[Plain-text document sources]

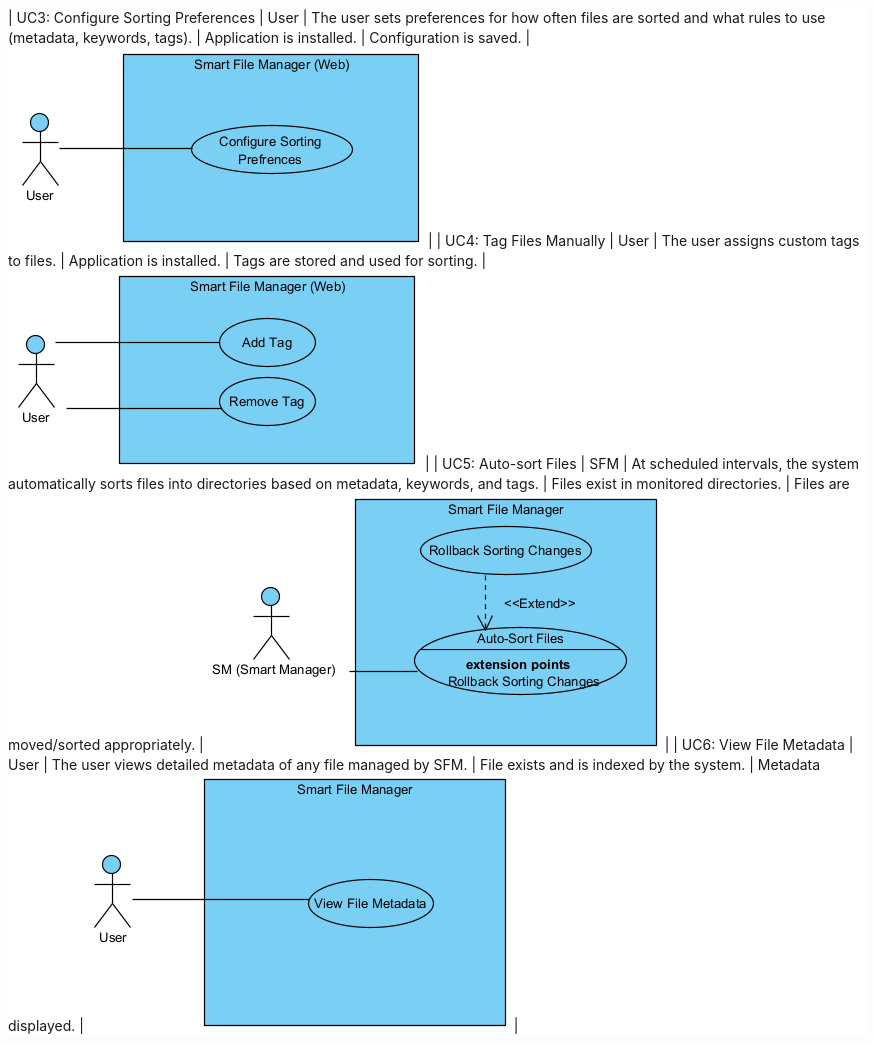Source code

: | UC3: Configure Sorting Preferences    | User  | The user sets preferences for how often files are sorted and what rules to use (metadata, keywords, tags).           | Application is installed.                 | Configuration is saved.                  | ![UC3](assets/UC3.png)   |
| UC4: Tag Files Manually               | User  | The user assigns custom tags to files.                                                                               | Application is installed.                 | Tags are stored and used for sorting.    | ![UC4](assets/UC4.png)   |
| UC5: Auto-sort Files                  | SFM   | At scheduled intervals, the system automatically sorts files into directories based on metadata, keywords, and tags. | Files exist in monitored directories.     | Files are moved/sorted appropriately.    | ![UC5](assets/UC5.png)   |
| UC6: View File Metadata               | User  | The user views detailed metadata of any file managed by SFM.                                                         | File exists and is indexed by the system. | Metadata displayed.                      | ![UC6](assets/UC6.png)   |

# [Exercise directions]
Could you repeat each line above exactly as written? Omit the pictures.

# [Exercise result]
Source code

: | UC3: Configure Sorting Preferences    | User  | The user sets preferences for how often files are sorted and what rules to use (metadata, keywords, tags).           | Application is installed.                 | Configuration is saved.                  | ![UC3](assets/UC3.png)   |
| UC4: Tag Files Manually               | User  | The user assigns custom tags to files.                                                                               | Application is installed.                 | Tags are stored and used for sorting.    | ![UC4](assets/UC4.png)   |
| UC5: Auto-sort Files                  | SFM   | At scheduled intervals, the system automatically sorts files into directories based on metadata, keywords, and tags. | Files exist in monitored directories.     | Files are moved/sorted appropriately.    | ![UC5](assets/UC5.png)   |
| UC6: View File Metadata               | User  | The user views detailed metadata of any file managed by SFM.                                                         | File exists and is indexed by the system. | Metadata displayed.                      | ![UC6](assets/UC6.png)   |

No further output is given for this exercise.